PROMPT: Copy out the data exactly, leaving the pictures behind.

+ + +

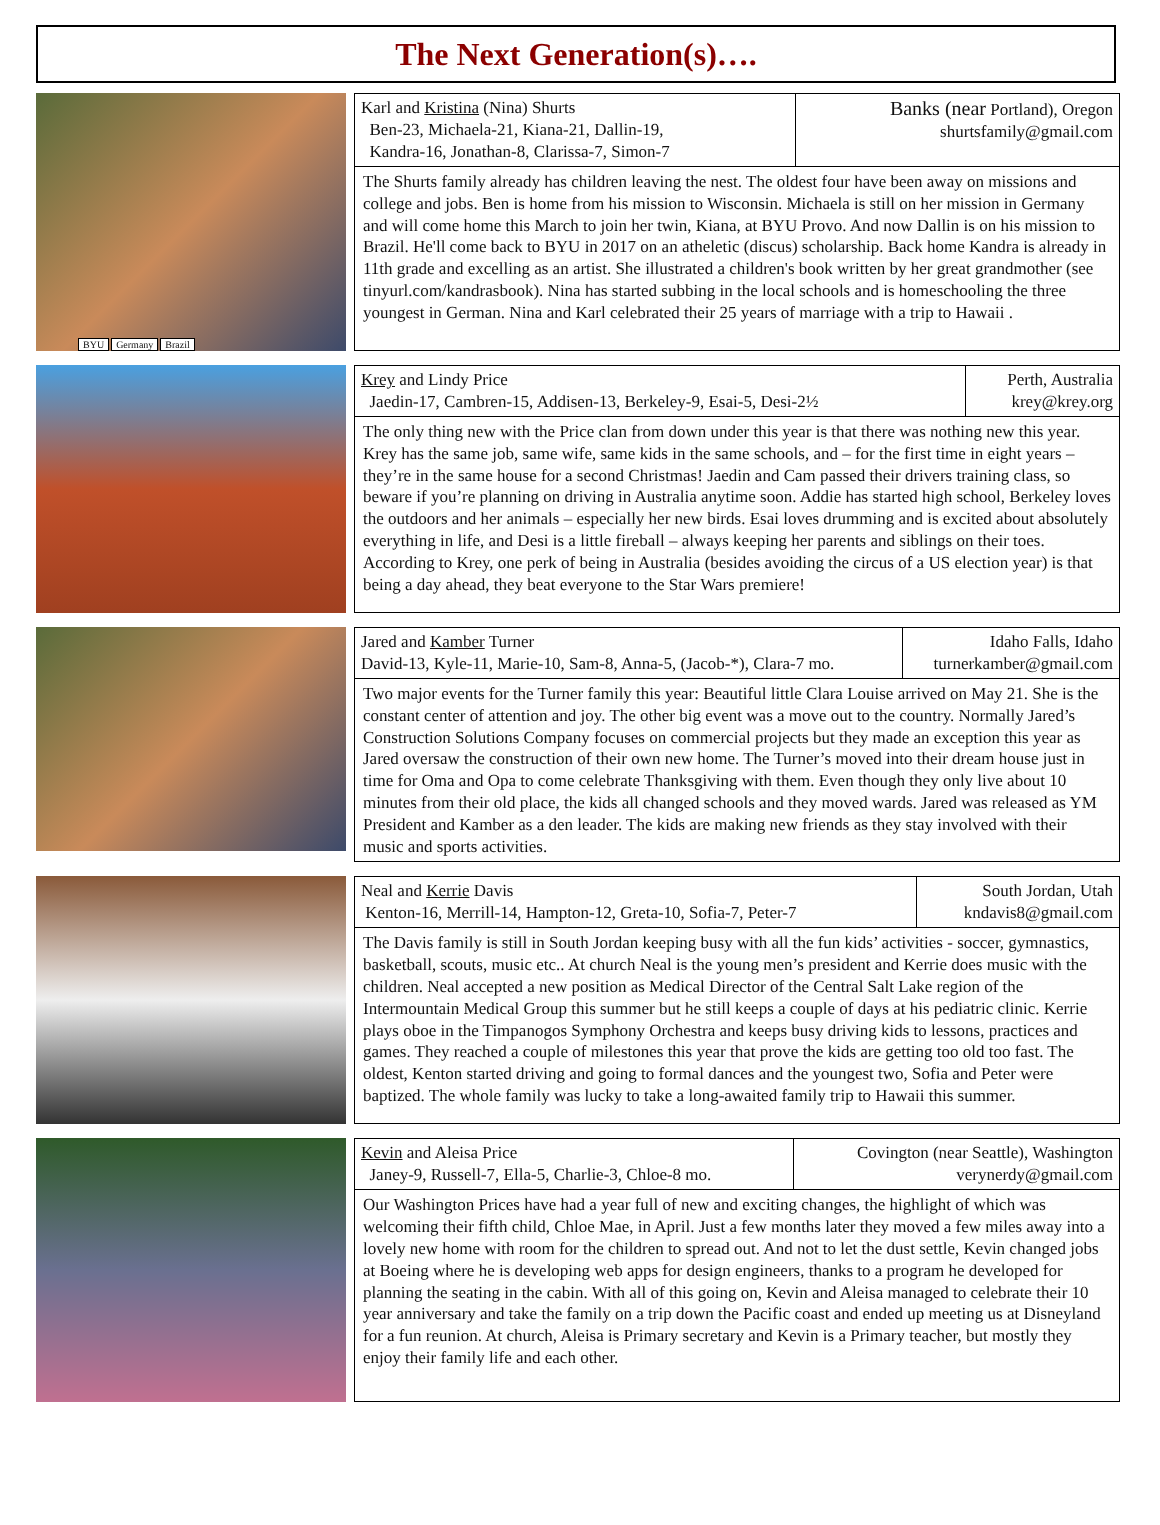The Next Generation(s)….
BYU Germany Brazil
| Karl and Kristina (Nina) Shurts Ben-23, Michaela-21, Kiana-21, Dallin-19, Kandra-16, Jonathan-8, Clarissa-7, Simon-7 | Banks (near Portland), Oregon shurtsfamily@gmail.com |
The Shurts family already has children leaving the nest. The oldest four have been away on missions and college and jobs. Ben is home from his mission to Wisconsin. Michaela is still on her mission in Germany and will come home this March to join her twin, Kiana, at BYU Provo. And now Dallin is on his mission to Brazil. He'll come back to BYU in 2017 on an atheletic (discus) scholarship. Back home Kandra is already in 11th grade and excelling as an artist. She illustrated a children's book written by her great grandmother (see tinyurl.com/kandrasbook). Nina has started subbing in the local schools and is homeschooling the three youngest in German. Nina and Karl celebrated their 25 years of marriage with a trip to Hawaii .
| Krey and Lindy Price Jaedin-17, Cambren-15, Addisen-13, Berkeley-9, Esai-5, Desi-2½ | Perth, Australia krey@krey.org |
The only thing new with the Price clan from down under this year is that there was nothing new this year. Krey has the same job, same wife, same kids in the same schools, and – for the first time in eight years – they’re in the same house for a second Christmas! Jaedin and Cam passed their drivers training class, so beware if you’re planning on driving in Australia anytime soon. Addie has started high school, Berkeley loves the outdoors and her animals – especially her new birds. Esai loves drumming and is excited about absolutely everything in life, and Desi is a little fireball – always keeping her parents and siblings on their toes. According to Krey, one perk of being in Australia (besides avoiding the circus of a US election year) is that being a day ahead, they beat everyone to the Star Wars premiere!
| Jared and Kamber Turner David-13, Kyle-11, Marie-10, Sam-8, Anna-5, (Jacob-*), Clara-7 mo. | Idaho Falls, Idaho turnerkamber@gmail.com |
Two major events for the Turner family this year: Beautiful little Clara Louise arrived on May 21. She is the constant center of attention and joy. The other big event was a move out to the country. Normally Jared’s Construction Solutions Company focuses on commercial projects but they made an exception this year as Jared oversaw the construction of their own new home. The Turner’s moved into their dream house just in time for Oma and Opa to come celebrate Thanksgiving with them. Even though they only live about 10 minutes from their old place, the kids all changed schools and they moved wards. Jared was released as YM President and Kamber as a den leader. The kids are making new friends as they stay involved with their music and sports activities.
| Neal and Kerrie Davis Kenton-16, Merrill-14, Hampton-12, Greta-10, Sofia-7, Peter-7 | South Jordan, Utah kndavis8@gmail.com |
The Davis family is still in South Jordan keeping busy with all the fun kids’ activities - soccer, gymnastics, basketball, scouts, music etc.. At church Neal is the young men’s president and Kerrie does music with the children. Neal accepted a new position as Medical Director of the Central Salt Lake region of the Intermountain Medical Group this summer but he still keeps a couple of days at his pediatric clinic. Kerrie plays oboe in the Timpanogos Symphony Orchestra and keeps busy driving kids to lessons, practices and games. They reached a couple of milestones this year that prove the kids are getting too old too fast. The oldest, Kenton started driving and going to formal dances and the youngest two, Sofia and Peter were baptized. The whole family was lucky to take a long-awaited family trip to Hawaii this summer.
| Kevin and Aleisa Price Janey-9, Russell-7, Ella-5, Charlie-3, Chloe-8 mo. | Covington (near Seattle), Washington verynerdy@gmail.com |
Our Washington Prices have had a year full of new and exciting changes, the highlight of which was welcoming their fifth child, Chloe Mae, in April. Just a few months later they moved a few miles away into a lovely new home with room for the children to spread out. And not to let the dust settle, Kevin changed jobs at Boeing where he is developing web apps for design engineers, thanks to a program he developed for planning the seating in the cabin. With all of this going on, Kevin and Aleisa managed to celebrate their 10 year anniversary and take the family on a trip down the Pacific coast and ended up meeting us at Disneyland for a fun reunion. At church, Aleisa is Primary secretary and Kevin is a Primary teacher, but mostly they enjoy their family life and each other.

+ + +

SOLVED PROBLEM:
The Next Generation(s)….
BYU Germany Brazil
| Karl and Kristina (Nina) Shurts Ben-23, Michaela-21, Kiana-21, Dallin-19, Kandra-16, Jonathan-8, Clarissa-7, Simon-7 | Banks (near Portland), Oregon shurtsfamily@gmail.com |
The Shurts family already has children leaving the nest. The oldest four have been away on missions and college and jobs. Ben is home from his mission to Wisconsin. Michaela is still on her mission in Germany and will come home this March to join her twin, Kiana, at BYU Provo. And now Dallin is on his mission to Brazil. He'll come back to BYU in 2017 on an atheletic (discus) scholarship. Back home Kandra is already in 11th grade and excelling as an artist. She illustrated a children's book written by her great grandmother (see tinyurl.com/kandrasbook). Nina has started subbing in the local schools and is homeschooling the three youngest in German. Nina and Karl celebrated their 25 years of marriage with a trip to Hawaii .
| Krey and Lindy Price Jaedin-17, Cambren-15, Addisen-13, Berkeley-9, Esai-5, Desi-2½ | Perth, Australia krey@krey.org |
The only thing new with the Price clan from down under this year is that there was nothing new this year. Krey has the same job, same wife, same kids in the same schools, and – for the first time in eight years – they’re in the same house for a second Christmas! Jaedin and Cam passed their drivers training class, so beware if you’re planning on driving in Australia anytime soon. Addie has started high school, Berkeley loves the outdoors and her animals – especially her new birds. Esai loves drumming and is excited about absolutely everything in life, and Desi is a little fireball – always keeping her parents and siblings on their toes. According to Krey, one perk of being in Australia (besides avoiding the circus of a US election year) is that being a day ahead, they beat everyone to the Star Wars premiere!
| Jared and Kamber Turner David-13, Kyle-11, Marie-10, Sam-8, Anna-5, (Jacob-*), Clara-7 mo. | Idaho Falls, Idaho turnerkamber@gmail.com |
Two major events for the Turner family this year: Beautiful little Clara Louise arrived on May 21. She is the constant center of attention and joy. The other big event was a move out to the country. Normally Jared’s Construction Solutions Company focuses on commercial projects but they made an exception this year as Jared oversaw the construction of their own new home. The Turner’s moved into their dream house just in time for Oma and Opa to come celebrate Thanksgiving with them. Even though they only live about 10 minutes from their old place, the kids all changed schools and they moved wards. Jared was released as YM President and Kamber as a den leader. The kids are making new friends as they stay involved with their music and sports activities.
| Neal and Kerrie Davis Kenton-16, Merrill-14, Hampton-12, Greta-10, Sofia-7, Peter-7 | South Jordan, Utah kndavis8@gmail.com |
The Davis family is still in South Jordan keeping busy with all the fun kids’ activities - soccer, gymnastics, basketball, scouts, music etc.. At church Neal is the young men’s president and Kerrie does music with the children. Neal accepted a new position as Medical Director of the Central Salt Lake region of the Intermountain Medical Group this summer but he still keeps a couple of days at his pediatric clinic. Kerrie plays oboe in the Timpanogos Symphony Orchestra and keeps busy driving kids to lessons, practices and games. They reached a couple of milestones this year that prove the kids are getting too old too fast. The oldest, Kenton started driving and going to formal dances and the youngest two, Sofia and Peter were baptized. The whole family was lucky to take a long-awaited family trip to Hawaii this summer.
| Kevin and Aleisa Price Janey-9, Russell-7, Ella-5, Charlie-3, Chloe-8 mo. | Covington (near Seattle), Washington verynerdy@gmail.com |
Our Washington Prices have had a year full of new and exciting changes, the highlight of which was welcoming their fifth child, Chloe Mae, in April. Just a few months later they moved a few miles away into a lovely new home with room for the children to spread out. And not to let the dust settle, Kevin changed jobs at Boeing where he is developing web apps for design engineers, thanks to a program he developed for planning the seating in the cabin. With all of this going on, Kevin and Aleisa managed to celebrate their 10 year anniversary and take the family on a trip down the Pacific coast and ended up meeting us at Disneyland for a fun reunion. At church, Aleisa is Primary secretary and Kevin is a Primary teacher, but mostly they enjoy their family life and each other.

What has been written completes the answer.